[TEXT EXCERPT]
····················
I have tried using the various event handling callbacks to detect the popover opening. OnAppear works for detecting the initial creation of the view while onDisappear is notably never called.

    MenuBarExtra("Example menu title") {
        VStack {
            Button("Item 1") {
                
            }
            
            Button("Item 2") {
                
            }
            
            Button("Item 3") {
                
            }
        }.onAppear() {
            print("This only prints the very first time the menu is opened")
        }
    }
Lukas Valine
  • 183
  • 9

2 Answers2

1

According to Apple's Docs, MenuBarExtra conforms to Scene - this means that you can use an Environment variable of ScenePhase to call something every time the MenuBarExtra enters the foreground or background. Article source: https://www.hackingwithswift.com/quick-start/swiftui/how-to-detect-when-your-app-moves-to-the-background-or-foreground-with-scenephase. Example usage:

@main
struct AppWithMenuBarExtra: App {
@Environment(\.scenePhase) var scenePhase // <-- HERE! This will give you the values

    var body: some Scene {
        WindowGroup {
            ContentView()
····················
[DATASET EXTRACT]
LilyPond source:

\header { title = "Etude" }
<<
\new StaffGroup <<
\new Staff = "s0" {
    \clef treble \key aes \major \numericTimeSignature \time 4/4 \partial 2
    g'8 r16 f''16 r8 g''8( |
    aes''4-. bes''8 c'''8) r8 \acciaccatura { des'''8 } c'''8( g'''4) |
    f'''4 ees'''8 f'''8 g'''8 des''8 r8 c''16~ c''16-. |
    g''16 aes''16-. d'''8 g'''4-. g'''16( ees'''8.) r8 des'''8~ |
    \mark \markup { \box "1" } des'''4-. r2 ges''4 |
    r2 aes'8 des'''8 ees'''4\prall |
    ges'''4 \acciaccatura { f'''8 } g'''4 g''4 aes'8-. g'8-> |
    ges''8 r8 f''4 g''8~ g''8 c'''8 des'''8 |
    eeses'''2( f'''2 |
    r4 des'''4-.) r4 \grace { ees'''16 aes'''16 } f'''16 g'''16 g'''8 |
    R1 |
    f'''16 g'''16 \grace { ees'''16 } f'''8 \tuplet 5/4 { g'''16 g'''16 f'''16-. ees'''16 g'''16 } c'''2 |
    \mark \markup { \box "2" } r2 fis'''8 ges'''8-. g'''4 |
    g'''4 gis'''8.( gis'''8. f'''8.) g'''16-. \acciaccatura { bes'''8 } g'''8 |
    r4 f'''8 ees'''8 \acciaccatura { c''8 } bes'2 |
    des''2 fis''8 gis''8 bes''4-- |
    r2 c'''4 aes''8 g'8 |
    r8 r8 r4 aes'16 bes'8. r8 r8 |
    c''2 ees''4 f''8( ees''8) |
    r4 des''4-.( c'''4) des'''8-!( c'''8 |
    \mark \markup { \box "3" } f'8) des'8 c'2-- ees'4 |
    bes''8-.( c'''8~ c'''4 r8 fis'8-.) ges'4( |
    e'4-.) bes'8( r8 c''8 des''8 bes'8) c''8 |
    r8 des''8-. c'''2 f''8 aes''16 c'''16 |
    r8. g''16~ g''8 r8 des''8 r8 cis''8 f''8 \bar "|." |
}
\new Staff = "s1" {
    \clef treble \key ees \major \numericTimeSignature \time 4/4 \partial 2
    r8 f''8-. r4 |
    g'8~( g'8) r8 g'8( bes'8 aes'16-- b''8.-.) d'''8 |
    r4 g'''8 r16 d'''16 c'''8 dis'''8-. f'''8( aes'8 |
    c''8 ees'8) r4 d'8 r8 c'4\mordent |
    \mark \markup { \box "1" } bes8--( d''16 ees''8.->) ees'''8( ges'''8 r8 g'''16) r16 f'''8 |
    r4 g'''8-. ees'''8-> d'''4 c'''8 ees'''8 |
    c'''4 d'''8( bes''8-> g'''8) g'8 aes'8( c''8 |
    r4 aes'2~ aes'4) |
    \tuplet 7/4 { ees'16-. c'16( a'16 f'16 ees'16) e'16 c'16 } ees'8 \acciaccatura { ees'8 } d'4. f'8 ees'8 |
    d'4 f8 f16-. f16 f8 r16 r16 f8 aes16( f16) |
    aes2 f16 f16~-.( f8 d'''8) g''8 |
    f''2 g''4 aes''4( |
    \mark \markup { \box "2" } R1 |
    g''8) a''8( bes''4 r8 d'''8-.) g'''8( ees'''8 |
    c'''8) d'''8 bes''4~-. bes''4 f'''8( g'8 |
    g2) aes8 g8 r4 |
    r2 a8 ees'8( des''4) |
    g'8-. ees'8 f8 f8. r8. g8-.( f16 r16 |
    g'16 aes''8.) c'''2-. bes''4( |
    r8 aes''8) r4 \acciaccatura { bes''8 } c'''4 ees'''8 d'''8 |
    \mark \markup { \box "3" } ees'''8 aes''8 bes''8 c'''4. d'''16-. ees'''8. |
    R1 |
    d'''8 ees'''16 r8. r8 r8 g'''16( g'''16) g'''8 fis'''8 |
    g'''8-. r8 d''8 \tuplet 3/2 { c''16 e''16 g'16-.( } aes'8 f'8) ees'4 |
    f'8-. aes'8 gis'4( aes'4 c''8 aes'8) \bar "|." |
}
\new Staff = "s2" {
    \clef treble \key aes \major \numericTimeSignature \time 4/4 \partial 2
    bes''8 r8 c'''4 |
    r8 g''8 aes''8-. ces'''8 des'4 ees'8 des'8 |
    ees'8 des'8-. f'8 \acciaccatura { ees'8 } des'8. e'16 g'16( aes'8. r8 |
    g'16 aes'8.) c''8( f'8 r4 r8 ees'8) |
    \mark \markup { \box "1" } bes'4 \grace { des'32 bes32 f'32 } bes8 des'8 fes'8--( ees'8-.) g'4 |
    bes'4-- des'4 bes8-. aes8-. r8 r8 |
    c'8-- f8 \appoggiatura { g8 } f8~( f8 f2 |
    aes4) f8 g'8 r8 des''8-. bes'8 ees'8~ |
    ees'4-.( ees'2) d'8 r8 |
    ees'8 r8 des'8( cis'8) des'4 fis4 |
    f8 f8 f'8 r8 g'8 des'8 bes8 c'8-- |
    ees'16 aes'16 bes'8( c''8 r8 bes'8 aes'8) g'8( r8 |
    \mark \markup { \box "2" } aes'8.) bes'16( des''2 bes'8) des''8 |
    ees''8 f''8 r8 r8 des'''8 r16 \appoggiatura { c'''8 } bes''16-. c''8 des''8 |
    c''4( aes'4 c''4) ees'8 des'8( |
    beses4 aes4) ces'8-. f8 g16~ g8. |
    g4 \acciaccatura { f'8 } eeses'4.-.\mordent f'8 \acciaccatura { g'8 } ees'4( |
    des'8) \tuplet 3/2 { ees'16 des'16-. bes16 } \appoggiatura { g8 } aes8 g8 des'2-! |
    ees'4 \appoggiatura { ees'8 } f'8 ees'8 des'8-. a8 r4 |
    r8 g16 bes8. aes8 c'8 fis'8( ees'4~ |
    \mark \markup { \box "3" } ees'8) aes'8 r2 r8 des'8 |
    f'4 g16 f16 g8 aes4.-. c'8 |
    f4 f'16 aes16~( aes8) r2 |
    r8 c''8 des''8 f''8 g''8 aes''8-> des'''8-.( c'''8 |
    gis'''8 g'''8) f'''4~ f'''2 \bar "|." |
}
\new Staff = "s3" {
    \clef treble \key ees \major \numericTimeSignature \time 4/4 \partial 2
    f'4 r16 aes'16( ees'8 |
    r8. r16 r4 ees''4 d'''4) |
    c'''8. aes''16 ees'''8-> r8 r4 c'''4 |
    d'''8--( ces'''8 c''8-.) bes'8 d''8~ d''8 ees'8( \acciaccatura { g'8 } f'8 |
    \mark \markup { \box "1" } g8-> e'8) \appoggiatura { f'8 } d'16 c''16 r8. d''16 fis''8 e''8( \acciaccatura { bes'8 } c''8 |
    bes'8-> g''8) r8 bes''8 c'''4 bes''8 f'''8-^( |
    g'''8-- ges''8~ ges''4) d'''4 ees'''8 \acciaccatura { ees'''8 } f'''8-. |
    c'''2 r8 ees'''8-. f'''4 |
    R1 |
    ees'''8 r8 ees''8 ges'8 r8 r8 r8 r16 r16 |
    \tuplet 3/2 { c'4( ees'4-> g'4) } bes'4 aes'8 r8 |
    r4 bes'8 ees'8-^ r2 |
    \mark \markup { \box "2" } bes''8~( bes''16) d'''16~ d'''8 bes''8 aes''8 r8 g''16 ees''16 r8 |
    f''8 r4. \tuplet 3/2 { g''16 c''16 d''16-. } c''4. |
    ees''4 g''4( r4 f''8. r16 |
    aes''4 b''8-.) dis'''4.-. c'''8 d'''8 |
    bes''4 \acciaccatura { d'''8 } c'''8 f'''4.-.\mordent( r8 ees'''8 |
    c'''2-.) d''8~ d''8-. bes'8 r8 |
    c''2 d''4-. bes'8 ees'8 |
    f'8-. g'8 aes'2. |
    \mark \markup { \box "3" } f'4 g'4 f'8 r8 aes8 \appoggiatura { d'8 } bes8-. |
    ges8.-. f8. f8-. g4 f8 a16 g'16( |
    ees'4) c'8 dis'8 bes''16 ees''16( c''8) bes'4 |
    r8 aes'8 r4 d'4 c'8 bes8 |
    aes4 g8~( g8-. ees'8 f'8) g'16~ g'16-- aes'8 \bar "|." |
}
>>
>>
····················
[WORK REQUIRED]
According to the reply in the MenuBarExtra post, what does MenuBarExtra conform to? The items have nothing to do with the MenuBarExtra post.

[RESPONSE]
Scene